--- What you will do ---
Set it all down exactly, every record and every line.

Saved data entries:
···

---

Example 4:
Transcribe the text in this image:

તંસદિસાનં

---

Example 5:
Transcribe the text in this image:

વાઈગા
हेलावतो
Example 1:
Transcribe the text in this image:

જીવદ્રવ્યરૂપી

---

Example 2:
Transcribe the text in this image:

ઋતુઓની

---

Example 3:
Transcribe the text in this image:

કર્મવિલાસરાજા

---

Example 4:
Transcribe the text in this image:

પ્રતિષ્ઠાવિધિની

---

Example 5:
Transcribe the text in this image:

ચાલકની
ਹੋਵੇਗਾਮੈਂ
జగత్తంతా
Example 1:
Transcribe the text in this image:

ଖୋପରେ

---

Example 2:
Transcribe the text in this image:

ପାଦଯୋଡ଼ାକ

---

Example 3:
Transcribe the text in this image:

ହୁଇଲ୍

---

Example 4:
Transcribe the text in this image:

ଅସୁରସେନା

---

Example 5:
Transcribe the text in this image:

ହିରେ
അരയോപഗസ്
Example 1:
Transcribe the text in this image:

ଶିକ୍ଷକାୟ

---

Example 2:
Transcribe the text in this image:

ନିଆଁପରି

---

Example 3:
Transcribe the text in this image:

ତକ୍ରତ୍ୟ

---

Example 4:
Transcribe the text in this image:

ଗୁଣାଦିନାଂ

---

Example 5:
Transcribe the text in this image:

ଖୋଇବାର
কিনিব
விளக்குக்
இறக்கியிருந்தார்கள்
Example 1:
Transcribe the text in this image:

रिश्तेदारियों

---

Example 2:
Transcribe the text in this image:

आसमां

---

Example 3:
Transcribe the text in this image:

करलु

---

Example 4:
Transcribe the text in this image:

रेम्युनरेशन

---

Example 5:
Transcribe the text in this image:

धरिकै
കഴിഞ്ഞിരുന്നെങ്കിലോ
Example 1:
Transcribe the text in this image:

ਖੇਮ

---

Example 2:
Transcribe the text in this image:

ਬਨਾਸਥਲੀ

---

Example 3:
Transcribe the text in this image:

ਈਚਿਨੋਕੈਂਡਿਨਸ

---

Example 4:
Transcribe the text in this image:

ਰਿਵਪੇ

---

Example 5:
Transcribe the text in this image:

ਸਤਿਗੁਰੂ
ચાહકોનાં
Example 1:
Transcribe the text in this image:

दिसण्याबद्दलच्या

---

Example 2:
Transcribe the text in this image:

···

--- Output for this exercise ---
---

Example 4:
Transcribe the text in this image:

તંસદિસાનં

---

Example 5:
Transcribe the text in this image:

વાઈગા
हेलावतो
Example 1:
Transcribe the text in this image:

જીવદ્રવ્યરૂપી

---

Example 2:
Transcribe the text in this image:

ઋતુઓની

---

Example 3:
Transcribe the text in this image:

કર્મવિલાસરાજા

---

Example 4:
Transcribe the text in this image:

પ્રતિષ્ઠાવિધિની

---

Example 5:
Transcribe the text in this image:

ચાલકની
ਹੋਵੇਗਾਮੈਂ
జగత్తంతా
Example 1:
Transcribe the text in this image:

ଖୋପରେ

---

Example 2:
Transcribe the text in this image:

ପାଦଯୋଡ଼ାକ

---

Example 3:
Transcribe the text in this image:

ହୁଇଲ୍

---

Example 4:
Transcribe the text in this image:

ଅସୁରସେନା

---

Example 5:
Transcribe the text in this image:

ହିରେ
അരയോപഗസ്
Example 1:
Transcribe the text in this image:

ଶିକ୍ଷକାୟ

---

Example 2:
Transcribe the text in this image:

ନିଆଁପରି

---

Example 3:
Transcribe the text in this image:

ତକ୍ରତ୍ୟ

---

Example 4:
Transcribe the text in this image:

ଗୁଣାଦିନାଂ

---

Example 5:
Transcribe the text in this image:

ଖୋଇବାର
কিনিব
விளக்குக்
இறக்கியிருந்தார்கள்
Example 1:
Transcribe the text in this image:

रिश्तेदारियों

---

Example 2:
Transcribe the text in this image:

आसमां

---

Example 3:
Transcribe the text in this image:

करलु

---

Example 4:
Transcribe the text in this image:

रेम्युनरेशन

---

Example 5:
Transcribe the text in this image:

धरिकै
കഴിഞ്ഞിരുന്നെങ്കിലോ
Example 1:
Transcribe the text in this image:

ਖੇਮ

---

Example 2:
Transcribe the text in this image:

ਬਨਾਸਥਲੀ

---

Example 3:
Transcribe the text in this image:

ਈਚਿਨੋਕੈਂਡਿਨਸ

---

Example 4:
Transcribe the text in this image:

ਰਿਵਪੇ

---

Example 5:
Transcribe the text in this image:

ਸਤਿਗੁਰੂ
ચાહકોનાં
Example 1:
Transcribe the text in this image:

दिसण्याबद्दलच्या

---

Example 2:
Transcribe the text in this image:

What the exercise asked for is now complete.